Example use case: As a Cultural Studies professor studying Black intellectual history in Canada, Cameron requires robust search capabilities to uncover historical details that have traditionally remained missing from metadata and finding aids pertaining to Canada’s past. Making use of the rebuilt platform’s intelligent search capabilities, Cameron can query the collection in deeply nuanced ways, save and return to searches, and reveal previously hidden information. Making use of Canadiana’s IIIF (International Image Interoperability Framework) features, Cameron can then create a digital exhibition of information pertaining to Black intellectual history and link this content with other relevant archives and collections.
- Improved engagement and usability of the corpus
- Embedded tools to enhance interaction with the data corpus
- Interoperability with other linked open datasets, Digital Humanities tools, and repositories
Example use case: As a digital humanities scholar studying how social movements are formed through and against government discourses, Rowan needs to be able to aggregate information in the Canadiana collections with other Canadian research collections. Thanks to the rebuilt Canadiana’s linked data capabilities, Rowan can analyze details about social movements and social identity formation across diverse datasets. In Rowan’s open access publication on the findings, Rowan is also able to capitalize on the rebuilt Canadiana’s linked data capacities to link to the primary sources they cite in their paper.

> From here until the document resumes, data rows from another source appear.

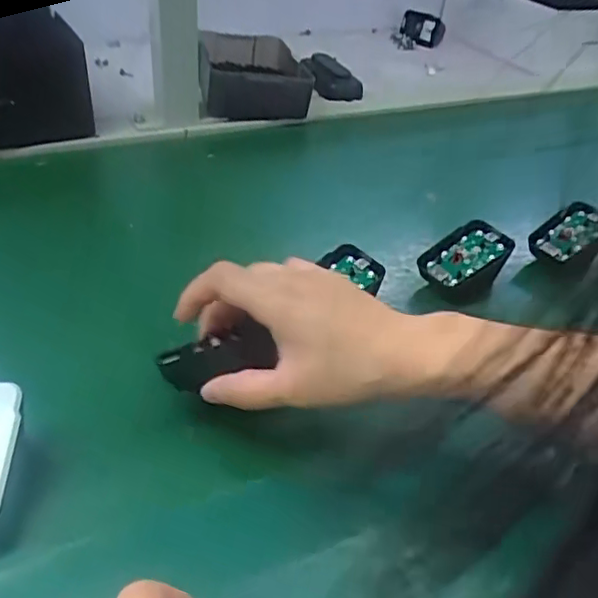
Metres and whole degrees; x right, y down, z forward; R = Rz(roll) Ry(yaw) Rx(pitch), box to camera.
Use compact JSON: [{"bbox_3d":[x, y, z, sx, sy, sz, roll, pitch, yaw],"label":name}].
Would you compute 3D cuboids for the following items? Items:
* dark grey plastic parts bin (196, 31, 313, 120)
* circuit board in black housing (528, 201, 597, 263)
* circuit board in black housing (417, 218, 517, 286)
[{"bbox_3d":[-0.057,-0.256,0.672,0.113,0.049,0.152,-7,42,-11],"label":"dark grey plastic parts bin"},{"bbox_3d":[0.228,-0.057,0.504,0.078,0.009,0.040,-35,59,-20],"label":"circuit board in black housing"},{"bbox_3d":[0.126,-0.036,0.458,0.072,0.010,0.044,-29,58,-13],"label":"circuit board in black housing"}]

- Content access and management capacity
- Command-line and GUI accesses for a wider range of users to enable member institutions to add research collections to Canadiana
- Traditional Knowledge Notices and Labels to support principles and practices of data sovereignty for First Nations, Inuit and Métis peoples
Example use case: Awena is a member of a First Nations community and is searching for historical documentation of their Nation’s cultural practices. Upon locating materials in Canadiana pertaining to their specific First Nation, Awena collaborates with their community to identify and set appropriate protocols for access to these materials. Making use of the rebuilt Canadiana’s authorization functionality, Awena implements the community-defined labels and protocols for the materials.
Example use case: Quinn is a librarian responsible for historical digital collections at a CRKN member institution. They have a 15+ year old digitized newspaper collection running on an obsolete platform with no migration path, limited metadata, and poor OCR. Using the new API/collection management tools, with approval from CRKN staff, Quinn can easily upload the collection into Canadiana. The collection is now part of the Canadiana corpus and benefits from new infrastructure features as well as AI-powered improved transcription and metadata enrichment. It also benefits from permanent preservation and from the access API protocols. The library can incorporate it into its discovery systems and/or current digital collections platforms.

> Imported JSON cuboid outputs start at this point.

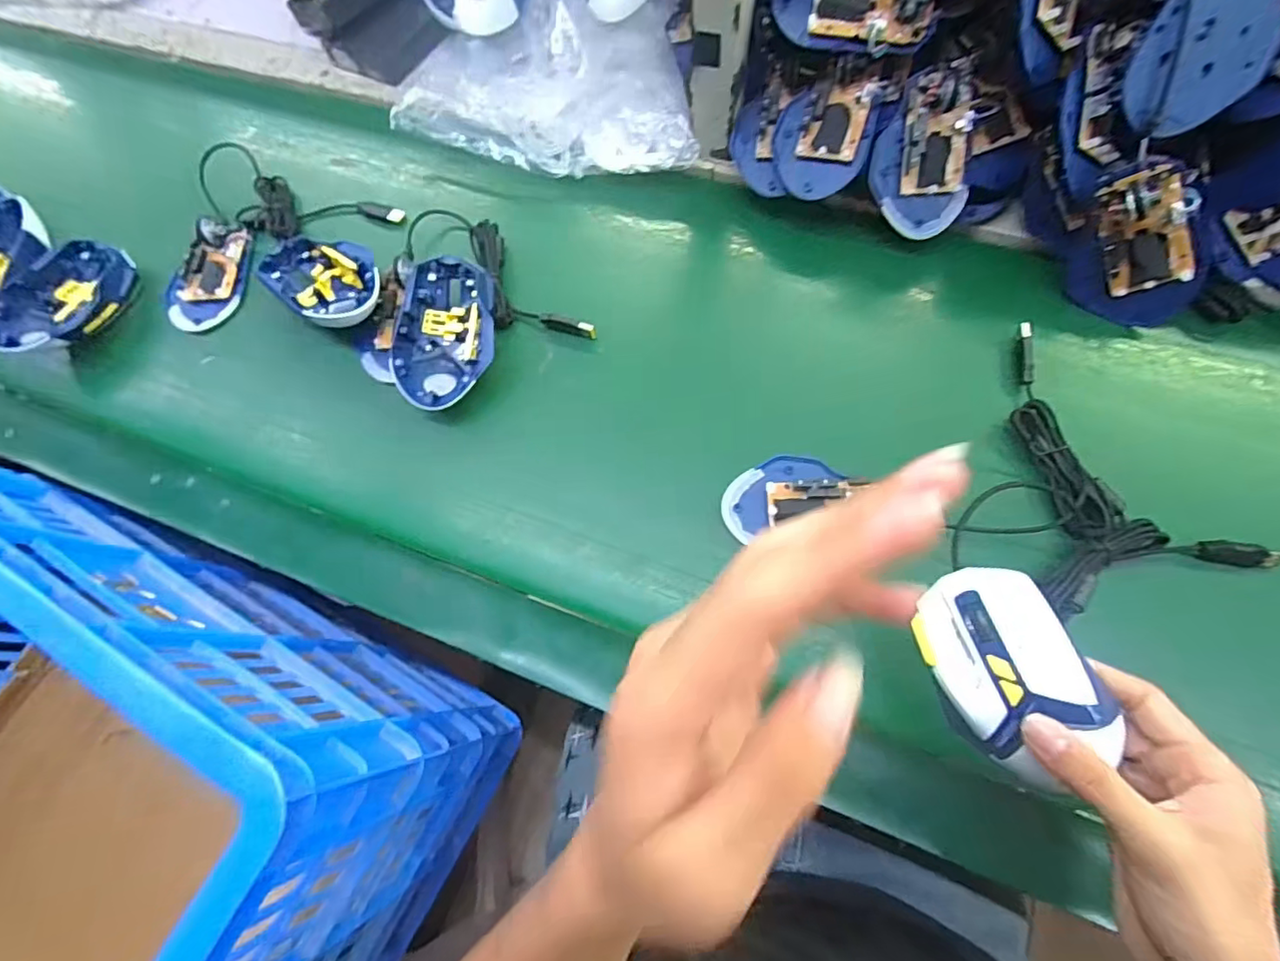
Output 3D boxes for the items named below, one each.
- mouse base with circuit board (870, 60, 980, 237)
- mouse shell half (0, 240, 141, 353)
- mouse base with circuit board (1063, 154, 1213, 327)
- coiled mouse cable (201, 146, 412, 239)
[{"bbox_3d":[0.214,-0.246,0.430,0.070,0.024,0.112,-3,112,10],"label":"mouse base with circuit board"},{"bbox_3d":[-0.504,-0.156,0.501,0.080,0.043,0.121,20,70,10],"label":"mouse shell half"},{"bbox_3d":[0.354,-0.162,0.409,0.040,0.077,0.115,-48,115,-39],"label":"mouse base with circuit board"},{"bbox_3d":[-0.326,-0.258,0.525,0.206,0.019,0.077,21,70,11],"label":"coiled mouse cable"}]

Open Science Infrastructure for Canad(ian): Digital Collections of the Future (DCoF) Project
From climate change to socio-economic disparity, the problems Canadians face today originate in our shared history. The potential solutions to these challenges may lie there too, but only if researchers can access, analyze, and reveal the forces that have shaped contemporary Canadian life.
To support the innovative research that will be enabled by the modernized Canadiana infrastructure, CRKN is partnering with its members on a Canada Foundation for Innovation (CFI) – Innovation Fund application. Led by the University of Ottawa and Dr. Constance Crompton, Canada Research Chair in Digital Humanities, this CFI project will enable world-class research on Canada’s past to empower a better future for all Canadians.